### [Exercise brief]
In the post about the Massachusetts Senate race, why does the writer treat the tax in Obama's financial reform plan as undercutting his claim to stand against Wall Street? Answer in one to three sentences.

### [Extracted text]

So it seems the Democrats might lose a Massachussetts U.S. Senate seat they’ve held since 1953 tomorrow. And it is amazing to see so many Democratic Party supporters all of a sudden appealing to progressives.
Nick Baumann argues that Republicans will spin Coakley’s defeat as a some sort of a mandate. I’m not sure for what–since the Republican strategy appears to seek an insurrection rather than an electoral victory–but it wouldn’t be good for Barack Obama’s program. In a display of dichotomous reasoning, Baumann writes, “It’s hard to see how crushing defeats for the more liberal party will somehow help liberals. The Democrats are the more-liberal party. If they’re losing, the Republicans (the more conservative party) will be winning.”
Repeating the dichotomy, Obama tried to tap into popular anger at the bankers he bailed out, campaigning for the Democratic candidate, Martha Coakley, asserting, “She’s got your back. Her opponent’s got Wall Street’s back.” Never mind that his plan for financial reform includes a tax that cuts the government in on some of the action for being “too big to fail,” but only until all financial bailout money has been recovered. As marijuana advocates in California know, you don’t tax something you’re seeking to abolish. You tax things you acquiesce to. And as for having ordinary people’s backs, Paul Krugman writes
The stimulus was too small; policy toward the banks wasn’t tough enough. . . . A number of economists (myself included) called for a stimulus substantially bigger than the one the administration ended up proposing. According to The New Yorker’s Ryan Lizza, however, in December 2008 Mr. Obama’s top economic and political advisers concluded that a bigger stimulus was neither economically necessary nor politically feasible.
As for the banks, Krugman continues:
The light-touch approach to the financial industry further entrenched the power of the very institutions that caused the crisis, even as it failed to revive lending: bailed-out banks have been reducing, not increasing, their loan balances. And it has had disastrous political consequences: the administration has placed itself on the wrong side of popular rage over bailouts and bonuses.
Obama has even helped to protect the banks from embarrassment, not even considering that maybe, just maybe, a little humility might do them some good. But the Obama administration didn’t even want to expose that it paid a health insurance expert to advocate the abomination that might make it out of Congress if Coakley wins. In fact, for someone who’s supposedly got our backs, Obama is keeping an awful lot secret.

### [Data excerpts]
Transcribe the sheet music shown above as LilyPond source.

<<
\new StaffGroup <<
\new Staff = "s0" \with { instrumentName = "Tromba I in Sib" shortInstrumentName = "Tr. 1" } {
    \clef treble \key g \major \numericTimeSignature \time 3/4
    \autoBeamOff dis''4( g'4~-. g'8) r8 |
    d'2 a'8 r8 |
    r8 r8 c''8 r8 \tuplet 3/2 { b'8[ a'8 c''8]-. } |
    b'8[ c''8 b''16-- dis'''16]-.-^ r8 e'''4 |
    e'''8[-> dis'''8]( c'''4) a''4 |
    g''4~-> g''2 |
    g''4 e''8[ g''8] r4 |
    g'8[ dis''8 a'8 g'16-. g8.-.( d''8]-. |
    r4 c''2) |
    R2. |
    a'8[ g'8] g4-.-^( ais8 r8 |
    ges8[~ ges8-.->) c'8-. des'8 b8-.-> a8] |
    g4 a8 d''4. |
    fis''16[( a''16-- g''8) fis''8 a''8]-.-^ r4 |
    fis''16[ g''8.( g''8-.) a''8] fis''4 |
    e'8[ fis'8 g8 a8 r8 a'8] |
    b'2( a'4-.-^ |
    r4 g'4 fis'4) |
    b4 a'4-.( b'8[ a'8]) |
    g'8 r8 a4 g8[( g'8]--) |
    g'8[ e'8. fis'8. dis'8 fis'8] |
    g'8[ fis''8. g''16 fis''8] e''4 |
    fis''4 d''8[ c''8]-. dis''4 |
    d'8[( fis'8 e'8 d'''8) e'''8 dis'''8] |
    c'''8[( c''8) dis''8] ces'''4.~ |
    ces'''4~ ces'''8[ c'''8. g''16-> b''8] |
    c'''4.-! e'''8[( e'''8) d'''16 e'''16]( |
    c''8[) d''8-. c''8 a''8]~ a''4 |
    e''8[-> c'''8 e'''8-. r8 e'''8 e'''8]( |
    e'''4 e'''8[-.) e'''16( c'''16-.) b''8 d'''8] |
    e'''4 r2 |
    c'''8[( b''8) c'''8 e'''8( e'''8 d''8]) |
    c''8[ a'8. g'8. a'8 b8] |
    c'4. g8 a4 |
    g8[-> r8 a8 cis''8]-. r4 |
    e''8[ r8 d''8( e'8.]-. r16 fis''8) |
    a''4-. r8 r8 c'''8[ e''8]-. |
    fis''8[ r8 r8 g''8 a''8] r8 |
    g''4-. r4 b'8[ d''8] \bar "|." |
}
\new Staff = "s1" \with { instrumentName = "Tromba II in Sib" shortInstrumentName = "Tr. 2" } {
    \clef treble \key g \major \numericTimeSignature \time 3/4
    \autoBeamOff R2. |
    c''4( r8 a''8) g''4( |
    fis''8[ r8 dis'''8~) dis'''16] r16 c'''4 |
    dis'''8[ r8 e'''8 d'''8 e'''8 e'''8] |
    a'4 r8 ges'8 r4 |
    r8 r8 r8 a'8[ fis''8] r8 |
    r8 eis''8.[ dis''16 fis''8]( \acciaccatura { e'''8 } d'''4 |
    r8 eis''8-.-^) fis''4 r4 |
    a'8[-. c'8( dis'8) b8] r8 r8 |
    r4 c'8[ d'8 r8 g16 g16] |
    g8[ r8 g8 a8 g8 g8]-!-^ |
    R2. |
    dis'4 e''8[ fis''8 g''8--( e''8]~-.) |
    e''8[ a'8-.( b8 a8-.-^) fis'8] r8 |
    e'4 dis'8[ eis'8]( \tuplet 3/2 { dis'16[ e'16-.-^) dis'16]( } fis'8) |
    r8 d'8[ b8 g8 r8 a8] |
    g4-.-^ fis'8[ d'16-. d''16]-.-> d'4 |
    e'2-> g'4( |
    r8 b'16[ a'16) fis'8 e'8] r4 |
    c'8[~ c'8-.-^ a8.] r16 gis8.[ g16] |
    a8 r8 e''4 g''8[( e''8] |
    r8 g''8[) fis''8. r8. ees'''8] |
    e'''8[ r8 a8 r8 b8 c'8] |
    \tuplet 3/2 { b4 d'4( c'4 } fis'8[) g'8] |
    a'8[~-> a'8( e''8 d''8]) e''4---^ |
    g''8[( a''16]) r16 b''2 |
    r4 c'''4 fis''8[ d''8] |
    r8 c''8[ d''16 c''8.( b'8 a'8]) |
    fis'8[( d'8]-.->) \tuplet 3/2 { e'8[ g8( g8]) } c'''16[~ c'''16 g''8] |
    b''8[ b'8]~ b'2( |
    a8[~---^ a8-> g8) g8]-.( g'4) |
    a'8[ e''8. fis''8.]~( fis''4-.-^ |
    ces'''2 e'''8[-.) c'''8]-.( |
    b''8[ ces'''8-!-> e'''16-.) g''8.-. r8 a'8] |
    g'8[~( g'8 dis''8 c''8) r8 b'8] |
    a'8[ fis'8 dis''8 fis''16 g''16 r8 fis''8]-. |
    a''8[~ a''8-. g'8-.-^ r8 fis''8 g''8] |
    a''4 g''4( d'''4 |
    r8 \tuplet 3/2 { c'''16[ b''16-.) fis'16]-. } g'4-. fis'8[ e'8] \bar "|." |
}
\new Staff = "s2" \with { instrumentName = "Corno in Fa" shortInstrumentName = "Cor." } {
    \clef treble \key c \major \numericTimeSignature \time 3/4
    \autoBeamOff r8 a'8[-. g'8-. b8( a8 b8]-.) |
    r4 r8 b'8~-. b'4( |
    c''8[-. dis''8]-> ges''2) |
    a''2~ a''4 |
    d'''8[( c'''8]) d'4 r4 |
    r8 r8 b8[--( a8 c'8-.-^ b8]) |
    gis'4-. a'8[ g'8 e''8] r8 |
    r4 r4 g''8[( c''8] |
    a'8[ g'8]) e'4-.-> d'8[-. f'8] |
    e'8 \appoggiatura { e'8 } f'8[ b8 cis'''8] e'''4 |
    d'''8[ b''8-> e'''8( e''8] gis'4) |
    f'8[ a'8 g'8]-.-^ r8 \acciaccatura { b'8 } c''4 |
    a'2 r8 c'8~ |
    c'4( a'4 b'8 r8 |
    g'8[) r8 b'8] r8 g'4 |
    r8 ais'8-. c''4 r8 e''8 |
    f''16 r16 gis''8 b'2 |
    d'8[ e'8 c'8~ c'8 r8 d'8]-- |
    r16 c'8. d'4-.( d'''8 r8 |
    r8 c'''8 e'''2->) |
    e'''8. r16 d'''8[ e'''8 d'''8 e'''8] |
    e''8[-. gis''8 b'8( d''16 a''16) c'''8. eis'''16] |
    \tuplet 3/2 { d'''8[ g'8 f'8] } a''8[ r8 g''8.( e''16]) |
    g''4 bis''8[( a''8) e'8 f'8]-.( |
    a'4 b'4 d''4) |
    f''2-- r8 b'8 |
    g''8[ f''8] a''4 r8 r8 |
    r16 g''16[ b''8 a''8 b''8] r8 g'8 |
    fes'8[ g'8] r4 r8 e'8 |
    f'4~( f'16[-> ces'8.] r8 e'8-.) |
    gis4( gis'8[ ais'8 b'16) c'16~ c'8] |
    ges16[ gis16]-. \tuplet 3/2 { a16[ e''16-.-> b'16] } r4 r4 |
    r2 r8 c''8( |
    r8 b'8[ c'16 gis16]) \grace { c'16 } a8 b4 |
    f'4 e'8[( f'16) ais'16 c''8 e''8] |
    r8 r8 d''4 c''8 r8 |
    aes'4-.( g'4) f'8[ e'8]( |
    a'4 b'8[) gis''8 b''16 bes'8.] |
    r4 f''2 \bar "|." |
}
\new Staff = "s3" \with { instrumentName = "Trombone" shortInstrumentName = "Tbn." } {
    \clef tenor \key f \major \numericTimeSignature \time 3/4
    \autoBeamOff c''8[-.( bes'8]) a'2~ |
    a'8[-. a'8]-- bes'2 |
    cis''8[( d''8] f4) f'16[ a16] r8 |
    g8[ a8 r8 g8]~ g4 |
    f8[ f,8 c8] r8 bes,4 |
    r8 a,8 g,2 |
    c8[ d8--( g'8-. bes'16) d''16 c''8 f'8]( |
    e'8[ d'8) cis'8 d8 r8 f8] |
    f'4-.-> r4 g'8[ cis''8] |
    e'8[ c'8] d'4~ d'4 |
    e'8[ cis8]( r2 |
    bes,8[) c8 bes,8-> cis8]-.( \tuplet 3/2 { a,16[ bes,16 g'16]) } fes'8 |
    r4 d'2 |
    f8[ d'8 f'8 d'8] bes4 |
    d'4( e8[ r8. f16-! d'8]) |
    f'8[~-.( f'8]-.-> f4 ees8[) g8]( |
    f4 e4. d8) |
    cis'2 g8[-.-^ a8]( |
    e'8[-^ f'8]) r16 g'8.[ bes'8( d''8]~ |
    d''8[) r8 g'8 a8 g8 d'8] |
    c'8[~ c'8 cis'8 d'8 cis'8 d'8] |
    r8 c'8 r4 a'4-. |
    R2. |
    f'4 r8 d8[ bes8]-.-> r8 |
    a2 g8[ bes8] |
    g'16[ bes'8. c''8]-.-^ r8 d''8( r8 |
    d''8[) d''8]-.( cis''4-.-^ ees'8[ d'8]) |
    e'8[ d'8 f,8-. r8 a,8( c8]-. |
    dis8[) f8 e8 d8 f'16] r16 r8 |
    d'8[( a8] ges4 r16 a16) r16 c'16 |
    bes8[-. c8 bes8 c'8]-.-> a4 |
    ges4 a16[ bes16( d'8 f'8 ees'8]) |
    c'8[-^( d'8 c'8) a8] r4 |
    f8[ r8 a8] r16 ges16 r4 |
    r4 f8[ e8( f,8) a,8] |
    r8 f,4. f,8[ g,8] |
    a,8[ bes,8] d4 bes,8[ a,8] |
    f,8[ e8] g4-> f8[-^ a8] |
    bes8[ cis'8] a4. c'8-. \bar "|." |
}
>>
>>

### [Response area]
The plan's tax cuts the government in on the action for banks being "too big to fail," and only until all bailout money is recovered. The writer reasons that you don't tax something you're seeking to abolish; you tax things you acquiesce to. The tax therefore shows acceptance of the banks' position rather than opposition to it.